如果這個方法中拋出了異常,則會調用process_exception方法。
process_response(self,request,response,spider):
這個是下載器下載的數據到引擎中間會執行的方法。
- 參數:
request:request對象。response:被處理的response對象。spider:spider對象。 - 返回值:
返回Response對象:會將這個新的response對象傳給其他中間件,最終傳給爬蟲。
返回Request對象:下載器鏈被切斷,返回的request會重新被下載器調度下載。
如果拋出一個異常,那麼調用request的errback方法,如果沒有指定這個方法,那麼會拋出一個異常。
隨機請求頭中間件:
隨機更改請求頭,可以在下載中間件中實現。在請求發送給服務器之前,隨機的選擇一個請求頭。這樣就可以避免總使用一個請求頭了。
user-agent列表:http://www.useragentstring.com/pages/useragentstring.php?typ=Browser
class UserAgentDownloadMiddleware(object):
USER_AGENTS=[
"Mozilla/5.0 (Windows NT 6.1) AppleWebKit/537.36 (KHTML, like Gecko) Chrome/41.0.2228.0 Safari/537.36",
"Mozilla/5.0 (Macintosh; Intel Mac OS X 10_10_1) AppleWebKit/537.36 (KHTML, like Gecko) Chrome/41.0.2227.1 Safari/537.36",
"Mozilla/5.0 (X11; Linux x86_64) AppleWebKit/537.36 (KHTML, like Gecko) Chrome/41.0.2227.0 Safari/537.36",
"Mozilla/5.0 (Windows NT 6.1; WOW64) AppleWebKit/537.36 (KHTML, like Gecko) Chrome/41.0.2227.0 Safari/537.36",
"Mozilla/5.0 (Windows NT 6.3; WOW64) AppleWebKit/537.36 (KHTML, like Gecko) Chrome/41.0.2226.0 Safari/537.36",
"Mozilla/5.0 (Windows NT 6.4; WOW64) AppleWebKit/537.36 (KHTML, like Gecko) Chrome/41.0.2225.0 Safari/537.36",
"Opera/9.80 (X11; Linux i686; Ubuntu/14.10) Presto/2.12.388 Version/12.16",
"Opera/9.80 (Windows NT 6.0) Presto/2.12.388 Version/12.14",
"Mozilla/5.0 (Windows NT 6.0; rv:2.0) Gecko/20100101 Firefox/4.0 Opera 12.14",
"Mozilla/5.0 (compatible; MSIE 9.0; Windows NT 6.0) Opera 12.14",
"Opera/12.80 (Windows NT 5.1; U; en) Presto/2.10.289 Version/12.02",
"Mozilla/5.0 (Windows NT 6.1; WOW64; rv:40.0) Gecko/20100101 Firefox/40.1",
"Mozilla/5.0 (Windows NT 6.3; rv:36.0) Gecko/20100101 Firefox/36.0",
"Mozilla/5.0 (Macintosh; Intel Mac OS X 10_10; rv:33.0) Gecko/20100101 Firefox/33.0",
"Mozilla/5.0 (X11; Linux i586; rv:31.0) Gecko/20100101 Firefox/31.0",
]
def process_request(self,request,spider):
user_agent = random.choice(self.USER_AGENTS)

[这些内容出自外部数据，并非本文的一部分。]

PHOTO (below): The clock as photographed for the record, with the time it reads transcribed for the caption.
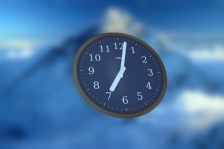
7:02
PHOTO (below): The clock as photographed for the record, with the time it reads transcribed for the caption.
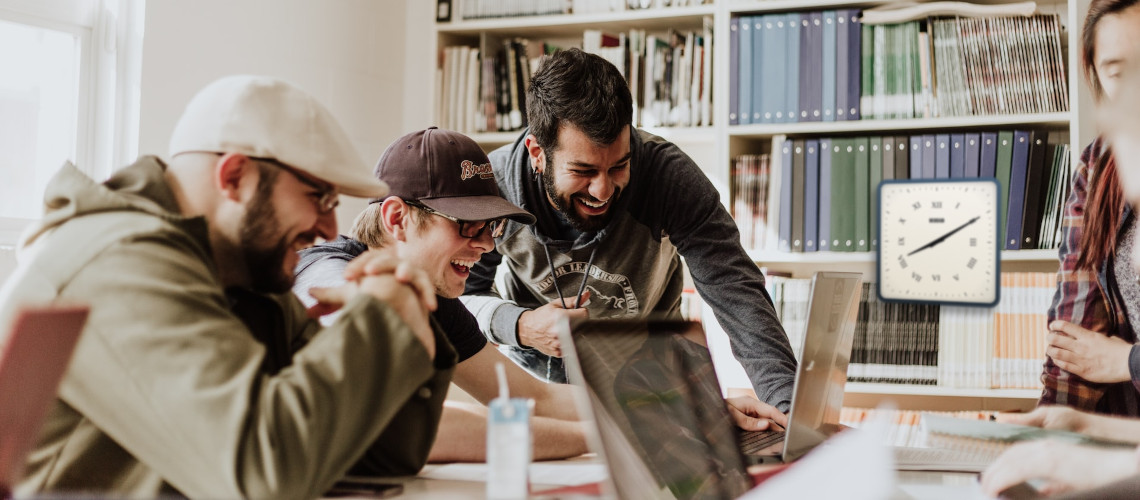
8:10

request.headers['User-Agent']=user_agent
ip代理池中間件
芝麻代理:http://http.zhimaruanjian.com/
太陽代理:http://http.taiyangruanjian.com/
快代理:http://www.kuaidaili.com/
訊代理:http://www.xdaili.cn/
螞蟻代理:http://www.mayidaili.com/
- 開放池:
class IPProxyDownloadMiddleware(object):
PROXIES = [
"ip:端口",
"ip:端口",
"ip:端口",
]
def process_request(self,request,spider):
proxy = random.choice(self.PROXIES)
print('被選中的代理:%s' % proxy)
request.meta['proxy'] = "http://" + proxy
- 獨享代理池:
class IPProxyDownloadMiddleware(object):
def process_request(self,request,spider):
proxy = 'ip:端口'
user_password = "xxxx:xxxx"
request.meta['proxy'] = proxy
# bytes
b64_user_password = base64.b64encode(user_password.encode('utf-8'))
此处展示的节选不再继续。